Depression-spectrum disorders need naming here because they frequently present primarily as fatigue rather than as the sadness-and-hopelessness that people expect from depression. Fatigue, hypersomnia, cognitive slowing, and anhedonia are all depression-spectrum symptoms, and in some patients they predominate over mood symptoms. This is not to say that fatigue is "really" depression — the opposite misdiagnosis (telling a patient with a physical condition that they have depression) is far more common and more harmful than the reverse. But when depression is genuinely operating, treating only the physical contributors to fatigue leaves the most important driver unaddressed.

Early autoimmune conditions — Hashimoto's thyroiditis, early lupus, early Sjogren's syndrome, early rheumatoid arthritis — can present with fatigue as the dominant or sole complaint for months to years before other diagnostic features become apparent. Standard inflammatory markers may be normal or only mildly elevated. The distinguishing workup involves antibody panels — anti-thyroid peroxidase for Hashimoto's, ANA with reflex panel for lupus and connective tissue disease, anti-Ro/La for Sjogren's — that are not part of the standard fatigue workup but should be considered in the right clinical context, particularly in young to middle-aged women.

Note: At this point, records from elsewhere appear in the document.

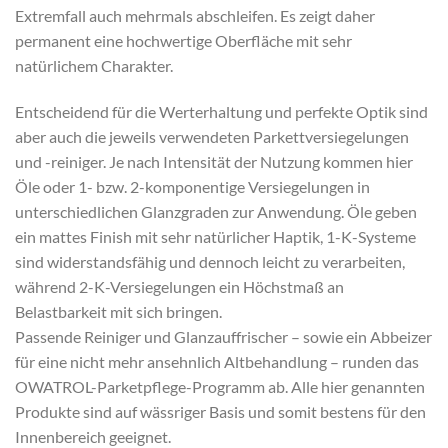
Extremfall auch mehrmals abschleifen. Es zeigt daher
permanent eine hochwertige Oberfläche mit sehr
natürlichem Charakter.
Entscheidend für die Werterhaltung und perfekte Optik sind
aber auch die jeweils verwendeten Parkettversiegelungen
und -reiniger. Je nach Intensität der Nutzung kommen hier
Öle oder 1- bzw. 2-komponentige Versiegelungen in
unterschiedlichen Glanzgraden zur Anwendung. Öle geben
ein mattes Finish mit sehr natürlicher Haptik, 1-K-Systeme
sind widerstandsfähig und dennoch leicht zu verarbeiten,
während 2-K-Versiegelungen ein Höchstmaß an
Belastbarkeit mit sich bringen.
Passende Reiniger und Glanzauffrischer – sowie ein Abbeizer
für eine nicht mehr ansehnlich Altbehandlung – runden das
OWATROL-Parketpflege-Programm ab. Alle hier genannten
Produkte sind auf wässriger Basis und somit bestens für den
Innenbereich geeignet.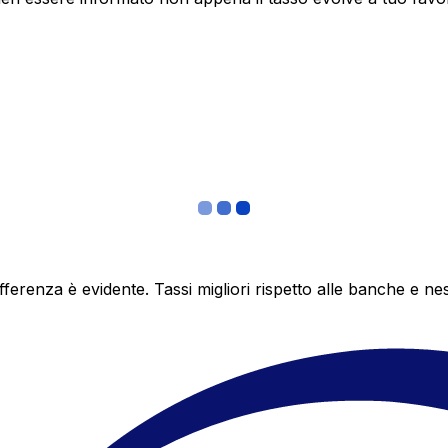
differenza è evidente. Tassi migliori rispetto alle banche 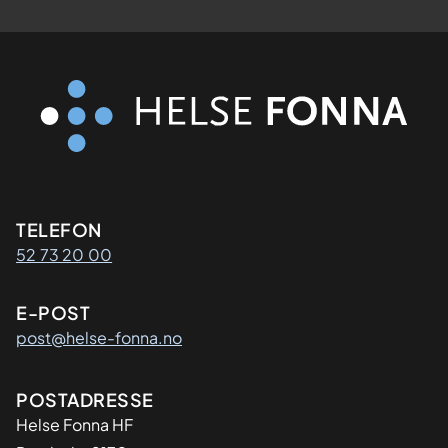
Kontaktinformasjon
TELEFON
52 73 20 00
E-POST
post@helse-fonna.no
Adresse
POSTADRESSE
​Helse Fonna HF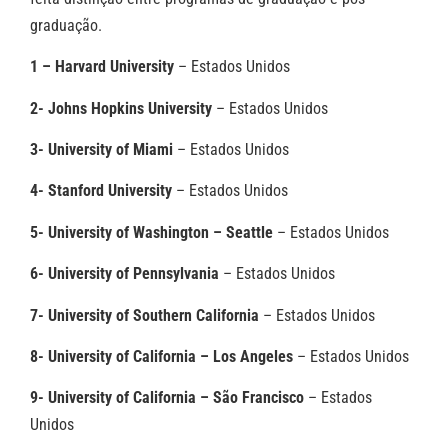
graduação.
1 – Harvard University
– Estados Unidos
2- Johns Hopkins University
– Estados Unidos
3- University of Miami
– Estados Unidos
4- Stanford University
– Estados Unidos
5- University of Washington – Seattle
– Estados Unidos
6- University of Pennsylvania
– Estados Unidos
7- University of Southern California
– Estados Unidos
8- University of California – Los Angeles
– Estados Unidos
9- University of California – São Francisco
– Estados
Unidos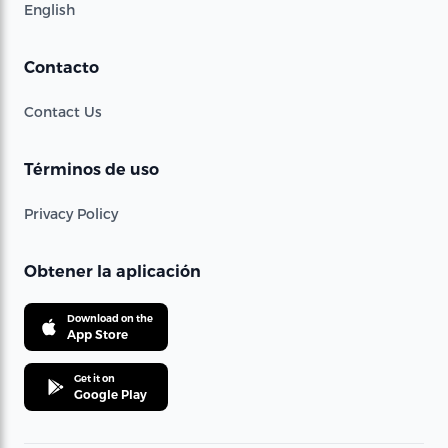
English
Contacto
Contact Us
Términos de uso
Privacy Policy
Obtener la aplicación
Download on the
App Store
Get it on
Google Play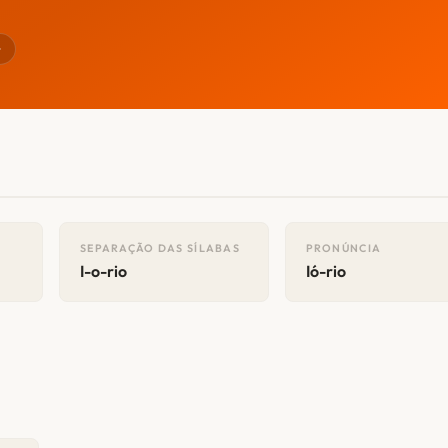
r
SEPARAÇÃO DAS SÍLABAS
PRONÚNCIA
I-o-rio
Ió-rio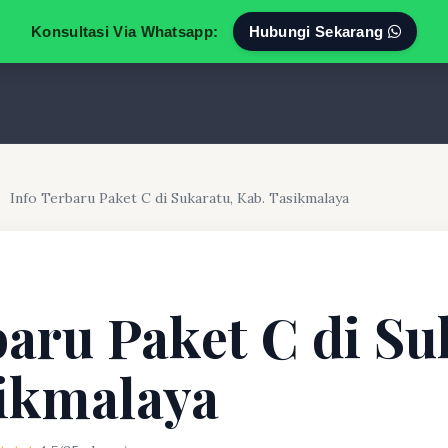
Konsultasi Via Whatsapp:
Hubungi Sekarang
Info Terbaru Paket C di Sukaratu, Kab. Tasikmalaya
baru Paket C di Su
ikmalaya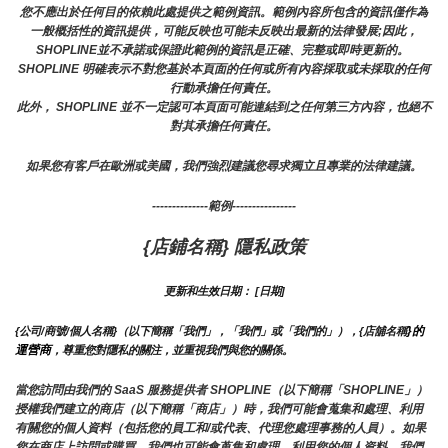
您不應出於任何目的依賴此處提供之範例資訊。範例內容所包含的資訊僅作為
一般概括性的資訊提供，可能反映也可能未反映出最新的法律發展;因此，
SHOPLINE並不承諾或保證此範例的資訊是正確、完整或即時更新的。 
SHOPLINE 明確表示不對您基於本頁面的任何或所有內容採取或未採取的任何
行動承擔任何責任。
此外， SHOPLINE 並不一定認可本頁面可能連結到之任何第三方內容，也絕不
對其承擔任何責任。
如果您有客戶在歐洲或美國，我們強烈建議您尋求獨立且專業的法律建議。
--------------範例----------------
{店鋪名稱} 隱私政策
更新和生效日期： [日期]
}的
{公司/商號/個人名稱}（以下簡稱「我們」，「我們」或「我們的」），{店舖名稱
運營商
，尊重您對隱私的關注，並重視我們與您的關係。 
當您訪問由我們的 SaaS 服務提供者 SHOPLINE（以下簡稱「SHOPLINE」）
授權我們建立的商店（以下簡稱「商店」）時，我們可能會蒐集和處理、利用
有關您的個人資料（包括您的員工和/或代表、代理您處理事務的人員）。如果
您在商店上訪問或購買，我們也可能會蒐集和處理、利用您的個人資料。我們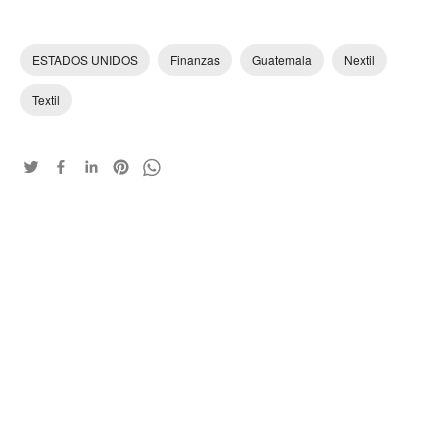
ESTADOS UNIDOS
Finanzas
Guatemala
Nextil
Textil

Into this landscape the peptide and supplemental conversations enter — and here the honest framing is critical. Peptides do not fix fatigue. They are not upstream of the conditions that cause fatigue. What some of them may help support is the mitochondrial function, the hormonal environment, and the metabolic efficiency that fatigue conditions impair — but only when the underlying driver has been identified and addressed first.

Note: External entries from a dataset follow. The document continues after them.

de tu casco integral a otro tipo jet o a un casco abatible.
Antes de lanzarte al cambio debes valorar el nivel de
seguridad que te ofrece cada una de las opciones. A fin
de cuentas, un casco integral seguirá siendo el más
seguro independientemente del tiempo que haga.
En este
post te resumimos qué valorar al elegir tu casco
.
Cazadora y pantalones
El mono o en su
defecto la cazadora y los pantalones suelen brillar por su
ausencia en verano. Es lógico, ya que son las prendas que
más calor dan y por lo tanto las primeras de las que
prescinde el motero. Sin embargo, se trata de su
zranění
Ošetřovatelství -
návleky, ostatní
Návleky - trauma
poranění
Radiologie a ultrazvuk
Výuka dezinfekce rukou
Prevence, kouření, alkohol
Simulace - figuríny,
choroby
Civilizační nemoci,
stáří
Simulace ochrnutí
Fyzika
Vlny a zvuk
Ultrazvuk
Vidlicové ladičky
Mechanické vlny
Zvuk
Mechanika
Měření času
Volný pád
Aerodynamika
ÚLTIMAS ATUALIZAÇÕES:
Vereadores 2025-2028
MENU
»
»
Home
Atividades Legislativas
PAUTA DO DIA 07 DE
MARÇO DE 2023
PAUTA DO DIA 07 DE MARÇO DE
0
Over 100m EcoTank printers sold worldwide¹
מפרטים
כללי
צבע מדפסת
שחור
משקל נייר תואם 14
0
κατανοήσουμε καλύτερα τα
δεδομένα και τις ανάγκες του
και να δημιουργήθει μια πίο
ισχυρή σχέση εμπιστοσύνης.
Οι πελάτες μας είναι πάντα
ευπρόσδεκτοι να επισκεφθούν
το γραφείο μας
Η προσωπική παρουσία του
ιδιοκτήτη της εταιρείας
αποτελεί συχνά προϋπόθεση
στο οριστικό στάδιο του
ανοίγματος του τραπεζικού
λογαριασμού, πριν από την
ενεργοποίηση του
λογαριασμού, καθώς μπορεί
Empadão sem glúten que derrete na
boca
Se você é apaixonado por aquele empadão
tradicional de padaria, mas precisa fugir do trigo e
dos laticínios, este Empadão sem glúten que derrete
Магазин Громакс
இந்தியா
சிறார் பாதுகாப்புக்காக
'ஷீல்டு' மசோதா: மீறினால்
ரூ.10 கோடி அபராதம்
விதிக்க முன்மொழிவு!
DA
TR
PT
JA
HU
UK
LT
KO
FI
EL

NAD+ precursors — nicotinamide riboside or NMN — support cellular energy metabolism by replenishing NAD+, a coenzyme essential to mitochondrial function whose levels decline with age, stress, and chronic illness. There is meaningful human trial data for NAD+ support in metabolic contexts. In fatigue specifically, the evidence is more limited, but the mechanistic case is sound: improving NAD+ availability removes a bottleneck in cellular energy production. MOTS-c, a mitochondria-derived peptide, influences metabolic flexibility and cellular stress response; the human evidence base is early but the mechanistic direction is consistent with the mitochondrial fatigue hypothesis. Sermorelin — a growth hormone-releasing hormone analog — supports pituitary GH production, which in turn affects body composition, sleep architecture, and metabolic efficiency. For patients with documented low-normal GH axis function and fatigue as part of the picture, this is a conversation worth having with a prescribing provider after the foundational workup has been completed.

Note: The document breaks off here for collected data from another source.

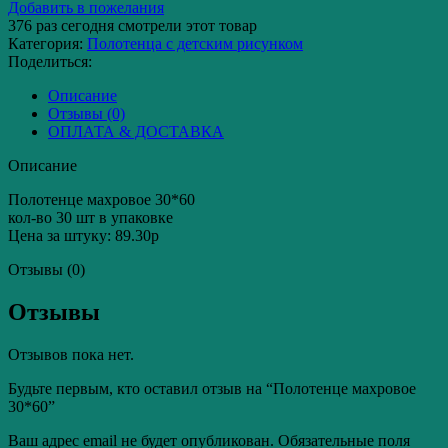
махровое
Добавить в пожелания
30*60
376
раз сегодня смотрели этот товар
Категория:
Полотенца с детским рисунком
Поделиться:
Описание
Отзывы (0)
ОПЛАТА & ДОСТАВКА
Описание
Полотенце махровое 30*60
кол-во 30 шт в упаковке
Цена за штуку: 89.30р
Отзывы (0)
Отзывы
Отзывов пока нет.
Будьте первым, кто оставил отзыв на “Полотенце махровое
30*60”
Ваш адрес email не будет опубликован.
Обязательные поля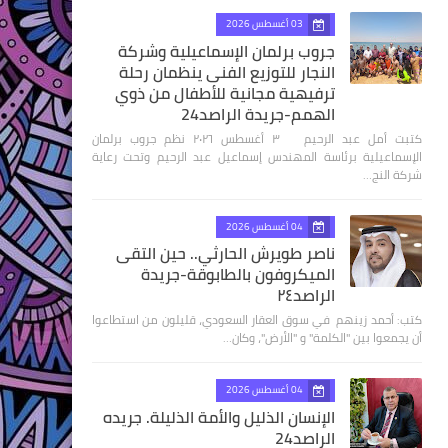
03 أغسطس 2026
جروب برلمان الإسماعيلية وشركة
النجار للتوزيع الفنى ينظمان رحلة
ترفيهية مجانية للأطفال من ذوي
الهمم-جريدة الراصد24
كتبت أمل عبد الرحيم ٣ أغسطس ٢٠٢٦ نظم جروب برلمان
الإسماعيلية برئاسة المهندس إسماعيل عبد الرحيم وتحت رعاية
شركة النج…
04 أغسطس 2026
ناصر طويرش الحارثي.. حين التقى
الميكروفون بالطابوقة-جريدة
الراصد٢٤
كتب: أحمد زينهم في سوق العقار السعودي، قليلون من استطاعوا
أن يجمعوا بين "الكلمة" و "الأرض"، وكان…
04 أغسطس 2026
الإنسان الذليل والأمة الذليلة. جريده
الراصد24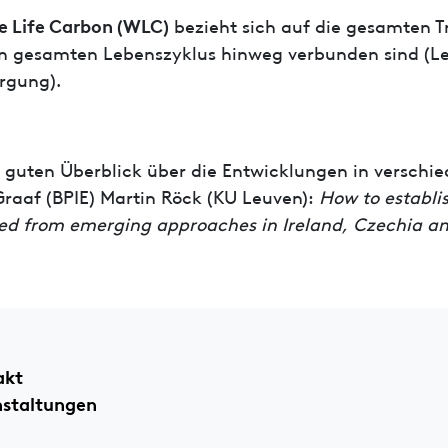
 Life Carbon (WLC)
bezieht sich auf die gesamten 
n gesamten Lebenszyklus hinweg verbunden sind (Le
rgung).
 guten Überblick über die Entwicklungen in verschied
Graaf (BPIE) Martin Röck (KU Leuven):
How to establi
ed from emerging approaches in Ireland, Czechia an
akt
nstaltungen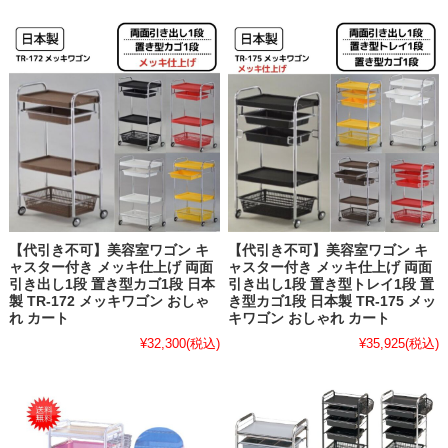
【代引き不可】美容室ワゴン キ
【代引き不可】美容室ワゴン キ
ャスター付き メッキ仕上げ 両面
ャスター付き メッキ仕上げ 両面
引き出し1段 置き型カゴ1段 日本
引き出し1段 置き型トレイ1段 置
製 TR-172 メッキワゴン おしゃ
き型カゴ1段 日本製 TR-175 メッ
れ カート
キワゴン おしゃれ カート
¥32,300
(税込)
¥35,925
(税込)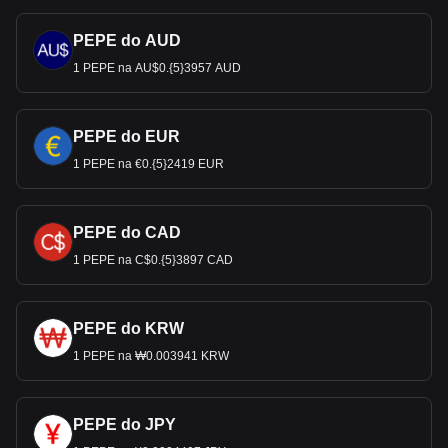
PEPE do AUD
1 PEPE na AU$0.{5}3957 AUD
PEPE do EUR
1 PEPE na €0.{5}2419 EUR
PEPE do CAD
1 PEPE na C$0.{5}3897 CAD
PEPE do KRW
1 PEPE na ₩0.003941 KRW
PEPE do JPY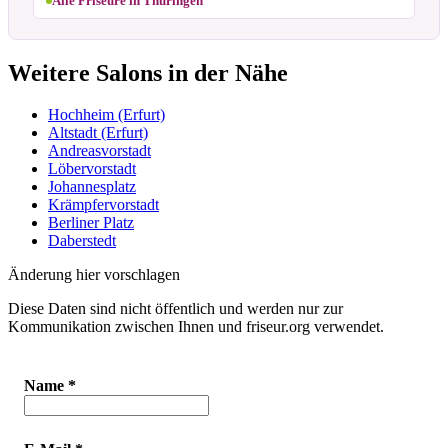
Alle Friseure in Thüringen
Weitere Salons in der Nähe
Hochheim (Erfurt)
Altstadt (Erfurt)
Andreasvorstadt
Löbervorstadt
Johannesplatz
Krämpfervorstadt
Berliner Platz
Daberstedt
Änderung hier vorschlagen
Diese Daten sind nicht öffentlich und werden nur zur
Kommunikation zwischen Ihnen und friseur.org verwendet.
Name
*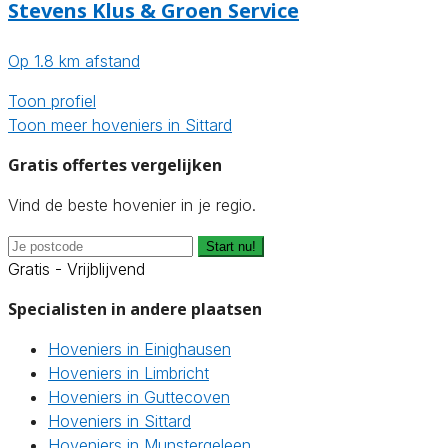
Stevens Klus & Groen Service
Op 1.8 km afstand
Toon profiel
Toon meer hoveniers in Sittard
Gratis offertes vergelijken
Vind de beste hovenier in je regio.
Start nu!
Gratis - Vrijblijvend
Specialisten in andere plaatsen
Hoveniers in Einighausen
Hoveniers in Limbricht
Hoveniers in Guttecoven
Hoveniers in Sittard
Hoveniers in Munstergeleen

The sequence matters enormously. The foundational workup — free T3 in addition to TSH, ferritin not just hemoglobin, high-sensitivity CRP, sleep study if indicated, vitamin D and B12, hormonal evaluation appropriate to life stage, autoimmune antibody panel if indicated — precedes any peptide or supplemental conversation. Not as a formality but because the upstream cause determines whether any downstream intervention can work. Mitochondrial support doesn't restore energy if the reason for mitochondrial impairment is iron deficiency that hasn't been corrected. Growth hormone support doesn't fix fatigue if the primary driver is sleep apnea fragmenting slow-wave architecture every night.

Chronic fatigue without a diagnosis is not the same as chronic fatigue without a cause. It usually means the cause hasn't been found yet, or that it's a combination of contributors none of which individually crosses the clinical threshold for a diagnosis. Comprehensive evaluation — by a provider who approaches fatigue as a symptom requiring systematic investigation rather than a complaint requiring reassurance — is the most important thing you can do. The labs that come back normal from your internist are not the full workup. They're the beginning of one.